Task details - Return all lines in the data where the string "APERTURE" can be found.

Electronics engineering source data -
⁂

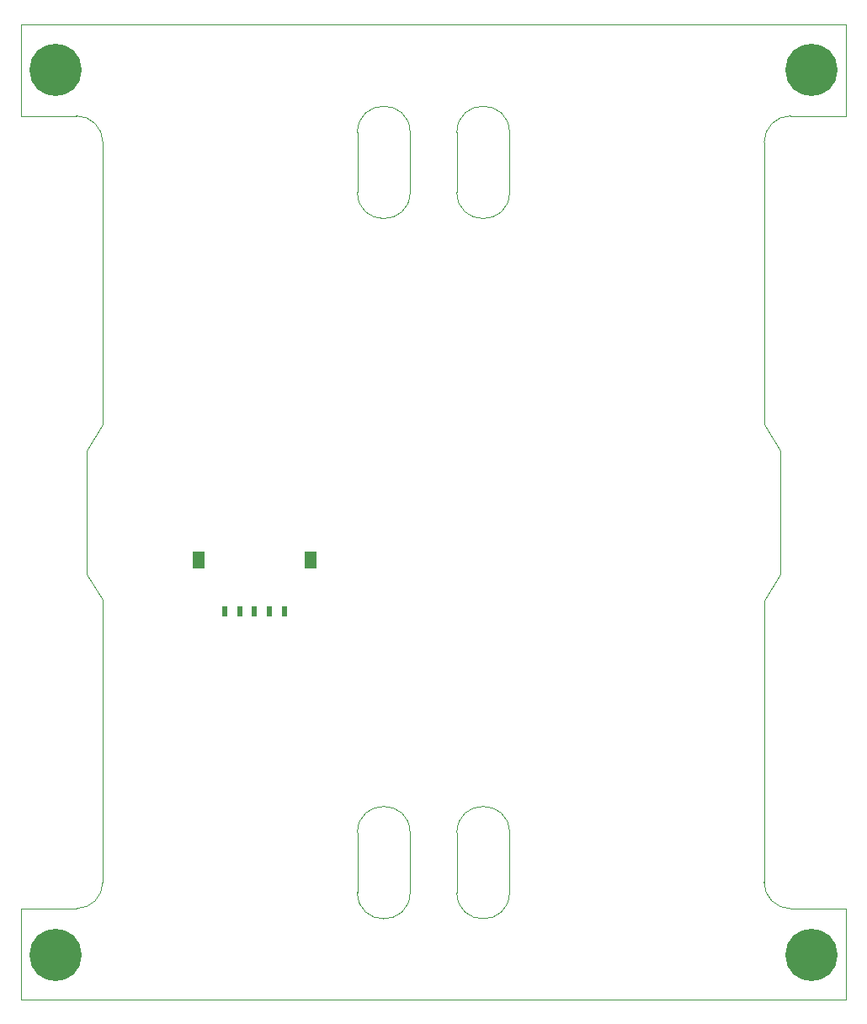
<source format=gbr>
%TF.GenerationSoftware,KiCad,Pcbnew,7.0.5*%
%TF.CreationDate,2023-06-21T15:03:31-07:00*%
%TF.ProjectId,solar-panel-NoCutout,736f6c61-722d-4706-916e-656c2d4e6f43,3.0*%
%TF.SameCoordinates,Original*%
%TF.FileFunction,Soldermask,Bot*%
%TF.FilePolarity,Negative*%
%FSLAX46Y46*%
G04 Gerber Fmt 4.6, Leading zero omitted, Abs format (unit mm)*
G04 Created by KiCad (PCBNEW 7.0.5) date 2023-06-21 15:03:31*
%MOMM*%
%LPD*%
G01*
G04 APERTURE LIST*
%ADD10C,5.250000*%
%ADD11R,0.600000X1.000000*%
%ADD12R,1.250000X1.800000*%
%TA.AperFunction,Profile*%
%ADD13C,0.050000*%
%TD*%
G04 APERTURE END LIST*
D10*
%TO.C,J2*%
X106500000Y-70300000D03*
%TD*%
%TO.C,J3*%
X106500000Y-159300000D03*
%TD*%
%TO.C,J4*%
X182500000Y-70300000D03*
%TD*%
%TO.C,J5*%
X182500000Y-159300000D03*
%TD*%
D11*
%TO.C,J1*%
X123500000Y-124750000D03*
X125000000Y-124750000D03*
X126499999Y-124750000D03*
X128000001Y-124750000D03*
X129500001Y-124750000D03*
D12*
X120895001Y-119560000D03*
X132104999Y-119560000D03*
%TD*%
D13*
X136850000Y-153000000D02*
X136850000Y-147000000D01*
X142150000Y-153000000D02*
X142150000Y-147000000D01*
X146850000Y-147000000D02*
X146850000Y-153000000D01*
X152150000Y-153000000D02*
X152150000Y-147000000D01*
X142150000Y-76600000D02*
X142150000Y-82600000D01*
X136850000Y-76600000D02*
X136850000Y-82600000D01*
X146850000Y-76600000D02*
X146850000Y-82600000D01*
X152150000Y-76600000D02*
X152150000Y-82600000D01*
X186000000Y-65750000D02*
X103000000Y-65750000D01*
X108580000Y-74920000D02*
X103000000Y-74920000D01*
X111239937Y-77570000D02*
G75*
G03*
X108580000Y-74920001I-2644937J5100D01*
G01*
X103000000Y-65750000D02*
X103000000Y-74920000D01*
X103000000Y-154620000D02*
X103000000Y-163750000D01*
X136850000Y-82600000D02*
G75*
G03*
X142150000Y-82600000I2650000J0D01*
G01*
X186000000Y-74925000D02*
X180420000Y-74925000D01*
X152150000Y-76600000D02*
G75*
G03*
X146850000Y-76600000I-2650000J0D01*
G01*
X186000000Y-74925000D02*
X186000000Y-65750000D01*
X142150000Y-76600000D02*
G75*
G03*
X136850000Y-76600000I-2650000J0D01*
G01*
X111240000Y-123595000D02*
X111240000Y-151970000D01*
X109650000Y-108545000D02*
X109650000Y-120995000D01*
X109650000Y-120995000D02*
X111240000Y-123595000D01*
X103000000Y-163750000D02*
X186000000Y-163750000D01*
X142150000Y-147000000D02*
G75*
G03*
X136850000Y-147000000I-2650000J0D01*
G01*
X186000000Y-163750000D02*
X186000000Y-154625000D01*
X136850000Y-153000000D02*
G75*
G03*
X142150000Y-153000000I2650000J0D01*
G01*
X180420000Y-74925039D02*
G75*
G03*
X177760001Y-77575000I-15100J-2644861D01*
G01*
X109650000Y-108545000D02*
X111240000Y-105945000D01*
X177760000Y-105950000D02*
X179350000Y-108550000D01*
X177760000Y-77575000D02*
X177760000Y-105950000D01*
X152150000Y-147000000D02*
G75*
G03*
X146850000Y-147000000I-2650000J0D01*
G01*
X108580000Y-154619961D02*
G75*
G03*
X111239999Y-151970000I15000J2644961D01*
G01*
X179350000Y-108550000D02*
X179350000Y-121000000D01*
X146850000Y-153000000D02*
G75*
G03*
X152150000Y-153000000I2650000J0D01*
G01*
X111240000Y-77570000D02*
X111240000Y-105945000D01*
X177759964Y-151975000D02*
G75*
G03*
X180420000Y-154624999I2645136J-4900D01*
G01*
X103000000Y-154620000D02*
X108580000Y-154620000D01*
X146850000Y-82600000D02*
G75*
G03*
X152150000Y-82600000I2650000J0D01*
G01*
X177760000Y-123600000D02*
X177760000Y-151975000D01*
X177760000Y-123600000D02*
X179350000Y-121000000D01*
X180420000Y-154625000D02*
X186000000Y-154625000D01*
M02*

</source>
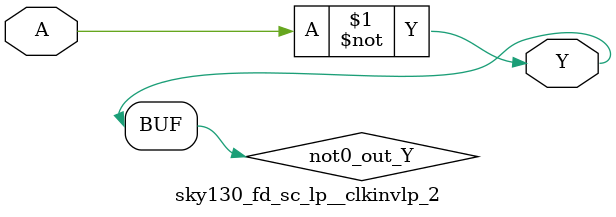
<source format=v>
/*
 * Copyright 2020 The SkyWater PDK Authors
 *
 * Licensed under the Apache License, Version 2.0 (the "License");
 * you may not use this file except in compliance with the License.
 * You may obtain a copy of the License at
 *
 *     https://www.apache.org/licenses/LICENSE-2.0
 *
 * Unless required by applicable law or agreed to in writing, software
 * distributed under the License is distributed on an "AS IS" BASIS,
 * WITHOUT WARRANTIES OR CONDITIONS OF ANY KIND, either express or implied.
 * See the License for the specific language governing permissions and
 * limitations under the License.
 *
 * SPDX-License-Identifier: Apache-2.0
*/


`ifndef SKY130_FD_SC_LP__CLKINVLP_2_FUNCTIONAL_V
`define SKY130_FD_SC_LP__CLKINVLP_2_FUNCTIONAL_V

/**
 * clkinvlp: Lower power Clock tree inverter.
 *
 * Verilog simulation functional model.
 */

`timescale 1ns / 1ps
`default_nettype none

`celldefine
module sky130_fd_sc_lp__clkinvlp_2 (
    Y,
    A
);

    // Module ports
    output Y;
    input  A;

    // Local signals
    wire not0_out_Y;

    //  Name  Output      Other arguments
    not not0 (not0_out_Y, A              );
    buf buf0 (Y         , not0_out_Y     );

endmodule
`endcelldefine

`default_nettype wire
`endif  // SKY130_FD_SC_LP__CLKINVLP_2_FUNCTIONAL_V

</source>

⁂

Result for this task -
G04 APERTURE LIST*
G04 APERTURE END LIST*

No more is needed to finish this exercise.